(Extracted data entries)
= = = =

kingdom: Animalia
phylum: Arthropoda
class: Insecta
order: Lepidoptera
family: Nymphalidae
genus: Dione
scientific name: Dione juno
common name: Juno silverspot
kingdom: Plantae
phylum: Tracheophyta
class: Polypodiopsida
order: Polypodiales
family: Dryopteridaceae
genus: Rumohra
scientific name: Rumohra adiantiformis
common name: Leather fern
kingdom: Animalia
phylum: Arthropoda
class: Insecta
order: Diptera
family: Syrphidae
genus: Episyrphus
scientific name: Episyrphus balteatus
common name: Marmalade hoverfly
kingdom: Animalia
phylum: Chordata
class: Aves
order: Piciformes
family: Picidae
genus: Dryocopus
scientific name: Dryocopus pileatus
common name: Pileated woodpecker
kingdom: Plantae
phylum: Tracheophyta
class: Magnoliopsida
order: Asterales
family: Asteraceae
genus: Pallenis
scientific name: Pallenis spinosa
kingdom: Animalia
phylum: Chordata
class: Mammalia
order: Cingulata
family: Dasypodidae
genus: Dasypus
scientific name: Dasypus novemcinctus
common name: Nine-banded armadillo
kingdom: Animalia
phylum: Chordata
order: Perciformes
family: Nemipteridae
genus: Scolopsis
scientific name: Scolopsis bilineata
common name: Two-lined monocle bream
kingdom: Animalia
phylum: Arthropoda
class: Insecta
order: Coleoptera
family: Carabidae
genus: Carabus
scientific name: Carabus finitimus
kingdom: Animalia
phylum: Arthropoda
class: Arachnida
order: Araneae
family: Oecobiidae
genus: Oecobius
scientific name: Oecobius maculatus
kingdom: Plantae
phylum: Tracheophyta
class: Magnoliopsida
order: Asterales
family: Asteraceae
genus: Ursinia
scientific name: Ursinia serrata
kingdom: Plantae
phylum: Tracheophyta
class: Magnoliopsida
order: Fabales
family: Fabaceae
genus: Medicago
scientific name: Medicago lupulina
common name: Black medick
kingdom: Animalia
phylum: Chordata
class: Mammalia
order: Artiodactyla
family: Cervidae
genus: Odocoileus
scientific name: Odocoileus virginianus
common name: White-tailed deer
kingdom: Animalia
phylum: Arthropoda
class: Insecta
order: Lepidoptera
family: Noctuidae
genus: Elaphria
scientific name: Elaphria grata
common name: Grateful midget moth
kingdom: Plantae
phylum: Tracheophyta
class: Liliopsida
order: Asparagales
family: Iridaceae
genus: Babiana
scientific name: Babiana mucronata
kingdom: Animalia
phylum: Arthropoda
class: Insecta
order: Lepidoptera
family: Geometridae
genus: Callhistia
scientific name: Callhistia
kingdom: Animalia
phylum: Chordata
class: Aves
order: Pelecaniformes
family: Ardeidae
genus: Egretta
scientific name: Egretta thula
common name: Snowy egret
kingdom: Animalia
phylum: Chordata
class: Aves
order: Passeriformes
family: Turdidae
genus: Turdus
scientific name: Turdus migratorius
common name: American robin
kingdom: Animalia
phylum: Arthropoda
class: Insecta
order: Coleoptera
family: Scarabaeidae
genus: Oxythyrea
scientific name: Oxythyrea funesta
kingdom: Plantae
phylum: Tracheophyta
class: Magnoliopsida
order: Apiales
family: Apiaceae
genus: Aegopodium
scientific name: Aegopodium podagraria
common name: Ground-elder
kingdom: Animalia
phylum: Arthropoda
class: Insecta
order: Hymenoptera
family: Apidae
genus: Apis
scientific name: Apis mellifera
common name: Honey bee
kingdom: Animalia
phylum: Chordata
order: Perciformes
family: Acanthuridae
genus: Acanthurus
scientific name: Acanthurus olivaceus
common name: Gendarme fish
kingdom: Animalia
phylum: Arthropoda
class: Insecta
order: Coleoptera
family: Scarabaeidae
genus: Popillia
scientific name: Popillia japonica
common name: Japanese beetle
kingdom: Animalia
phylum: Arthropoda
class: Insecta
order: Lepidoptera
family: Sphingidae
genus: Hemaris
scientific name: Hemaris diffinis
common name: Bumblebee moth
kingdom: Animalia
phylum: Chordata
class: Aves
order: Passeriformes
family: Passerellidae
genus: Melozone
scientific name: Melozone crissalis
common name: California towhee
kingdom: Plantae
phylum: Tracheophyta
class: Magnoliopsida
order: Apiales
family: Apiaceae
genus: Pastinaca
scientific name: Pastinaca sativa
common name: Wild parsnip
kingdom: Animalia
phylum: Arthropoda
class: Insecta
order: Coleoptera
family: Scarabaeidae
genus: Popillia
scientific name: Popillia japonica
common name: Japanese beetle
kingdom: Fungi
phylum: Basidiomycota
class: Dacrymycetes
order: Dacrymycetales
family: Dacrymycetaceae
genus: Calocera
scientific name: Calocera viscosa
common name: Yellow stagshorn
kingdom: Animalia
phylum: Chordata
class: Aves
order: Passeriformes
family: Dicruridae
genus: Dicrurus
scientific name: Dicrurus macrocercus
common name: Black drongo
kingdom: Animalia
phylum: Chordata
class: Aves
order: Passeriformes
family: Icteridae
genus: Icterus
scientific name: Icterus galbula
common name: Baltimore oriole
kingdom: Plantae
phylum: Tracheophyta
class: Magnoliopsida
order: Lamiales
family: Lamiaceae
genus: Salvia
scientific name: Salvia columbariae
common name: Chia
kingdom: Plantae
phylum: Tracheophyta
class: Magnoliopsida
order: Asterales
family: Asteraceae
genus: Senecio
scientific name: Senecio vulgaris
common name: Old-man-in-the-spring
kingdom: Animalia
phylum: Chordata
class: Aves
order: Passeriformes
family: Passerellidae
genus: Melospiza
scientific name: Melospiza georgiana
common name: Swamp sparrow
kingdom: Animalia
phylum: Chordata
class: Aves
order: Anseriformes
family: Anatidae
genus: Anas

= = = =

Reproduce every line of the records above word for word, keeping the original order.

kingdom: Animalia
phylum: Arthropoda
class: Insecta
order: Lepidoptera
family: Nymphalidae
genus: Dione
scientific name: Dione juno
common name: Juno silverspot
kingdom: Plantae
phylum: Tracheophyta
class: Polypodiopsida
order: Polypodiales
family: Dryopteridaceae
genus: Rumohra
scientific name: Rumohra adiantiformis
common name: Leather fern
kingdom: Animalia
phylum: Arthropoda
class: Insecta
order: Diptera
family: Syrphidae
genus: Episyrphus
scientific name: Episyrphus balteatus
common name: Marmalade hoverfly
kingdom: Animalia
phylum: Chordata
class: Aves
order: Piciformes
family: Picidae
genus: Dryocopus
scientific name: Dryocopus pileatus
common name: Pileated woodpecker
kingdom: Plantae
phylum: Tracheophyta
class: Magnoliopsida
order: Asterales
family: Asteraceae
genus: Pallenis
scientific name: Pallenis spinosa
kingdom: Animalia
phylum: Chordata
class: Mammalia
order: Cingulata
family: Dasypodidae
genus: Dasypus
scientific name: Dasypus novemcinctus
common name: Nine-banded armadillo
kingdom: Animalia
phylum: Chordata
order: Perciformes
family: Nemipteridae
genus: Scolopsis
scientific name: Scolopsis bilineata
common name: Two-lined monocle bream
kingdom: Animalia
phylum: Arthropoda
class: Insecta
order: Coleoptera
family: Carabidae
genus: Carabus
scientific name: Carabus finitimus
kingdom: Animalia
phylum: Arthropoda
class: Arachnida
order: Araneae
family: Oecobiidae
genus: Oecobius
scientific name: Oecobius maculatus
kingdom: Plantae
phylum: Tracheophyta
class: Magnoliopsida
order: Asterales
family: Asteraceae
genus: Ursinia
scientific name: Ursinia serrata
kingdom: Plantae
phylum: Tracheophyta
class: Magnoliopsida
order: Fabales
family: Fabaceae
genus: Medicago
scientific name: Medicago lupulina
common name: Black medick
kingdom: Animalia
phylum: Chordata
class: Mammalia
order: Artiodactyla
family: Cervidae
genus: Odocoileus
scientific name: Odocoileus virginianus
common name: White-tailed deer
kingdom: Animalia
phylum: Arthropoda
class: Insecta
order: Lepidoptera
family: Noctuidae
genus: Elaphria
scientific name: Elaphria grata
common name: Grateful midget moth
kingdom: Plantae
phylum: Tracheophyta
class: Liliopsida
order: Asparagales
family: Iridaceae
genus: Babiana
scientific name: Babiana mucronata
kingdom: Animalia
phylum: Arthropoda
class: Insecta
order: Lepidoptera
family: Geometridae
genus: Callhistia
scientific name: Callhistia
kingdom: Animalia
phylum: Chordata
class: Aves
order: Pelecaniformes
family: Ardeidae
genus: Egretta
scientific name: Egretta thula
common name: Snowy egret
kingdom: Animalia
phylum: Chordata
class: Aves
order: Passeriformes
family: Turdidae
genus: Turdus
scientific name: Turdus migratorius
common name: American robin
kingdom: Animalia
phylum: Arthropoda
class: Insecta
order: Coleoptera
family: Scarabaeidae
genus: Oxythyrea
scientific name: Oxythyrea funesta
kingdom: Plantae
phylum: Tracheophyta
class: Magnoliopsida
order: Apiales
family: Apiaceae
genus: Aegopodium
scientific name: Aegopodium podagraria
common name: Ground-elder
kingdom: Animalia
phylum: Arthropoda
class: Insecta
order: Hymenoptera
family: Apidae
genus: Apis
scientific name: Apis mellifera
common name: Honey bee
kingdom: Animalia
phylum: Chordata
order: Perciformes
family: Acanthuridae
genus: Acanthurus
scientific name: Acanthurus olivaceus
common name: Gendarme fish
kingdom: Animalia
phylum: Arthropoda
class: Insecta
order: Coleoptera
family: Scarabaeidae
genus: Popillia
scientific name: Popillia japonica
common name: Japanese beetle
kingdom: Animalia
phylum: Arthropoda
class: Insecta
order: Lepidoptera
family: Sphingidae
genus: Hemaris
scientific name: Hemaris diffinis
common name: Bumblebee moth
kingdom: Animalia
phylum: Chordata
class: Aves
order: Passeriformes
family: Passerellidae
genus: Melozone
scientific name: Melozone crissalis
common name: California towhee
kingdom: Plantae
phylum: Tracheophyta
class: Magnoliopsida
order: Apiales
family: Apiaceae
genus: Pastinaca
scientific name: Pastinaca sativa
common name: Wild parsnip
kingdom: Animalia
phylum: Arthropoda
class: Insecta
order: Coleoptera
family: Scarabaeidae
genus: Popillia
scientific name: Popillia japonica
common name: Japanese beetle
kingdom: Fungi
phylum: Basidiomycota
class: Dacrymycetes
order: Dacrymycetales
family: Dacrymycetaceae
genus: Calocera
scientific name: Calocera viscosa
common name: Yellow stagshorn
kingdom: Animalia
phylum: Chordata
class: Aves
order: Passeriformes
family: Dicruridae
genus: Dicrurus
scientific name: Dicrurus macrocercus
common name: Black drongo
kingdom: Animalia
phylum: Chordata
class: Aves
order: Passeriformes
family: Icteridae
genus: Icterus
scientific name: Icterus galbula
common name: Baltimore oriole
kingdom: Plantae
phylum: Tracheophyta
class: Magnoliopsida
order: Lamiales
family: Lamiaceae
genus: Salvia
scientific name: Salvia columbariae
common name: Chia
kingdom: Plantae
phylum: Tracheophyta
class: Magnoliopsida
order: Asterales
family: Asteraceae
genus: Senecio
scientific name: Senecio vulgaris
common name: Old-man-in-the-spring
kingdom: Animalia
phylum: Chordata
class: Aves
order: Passeriformes
family: Passerellidae
genus: Melospiza
scientific name: Melospiza georgiana
common name: Swamp sparrow
kingdom: Animalia
phylum: Chordata
class: Aves
order: Anseriformes
family: Anatidae
genus: Anas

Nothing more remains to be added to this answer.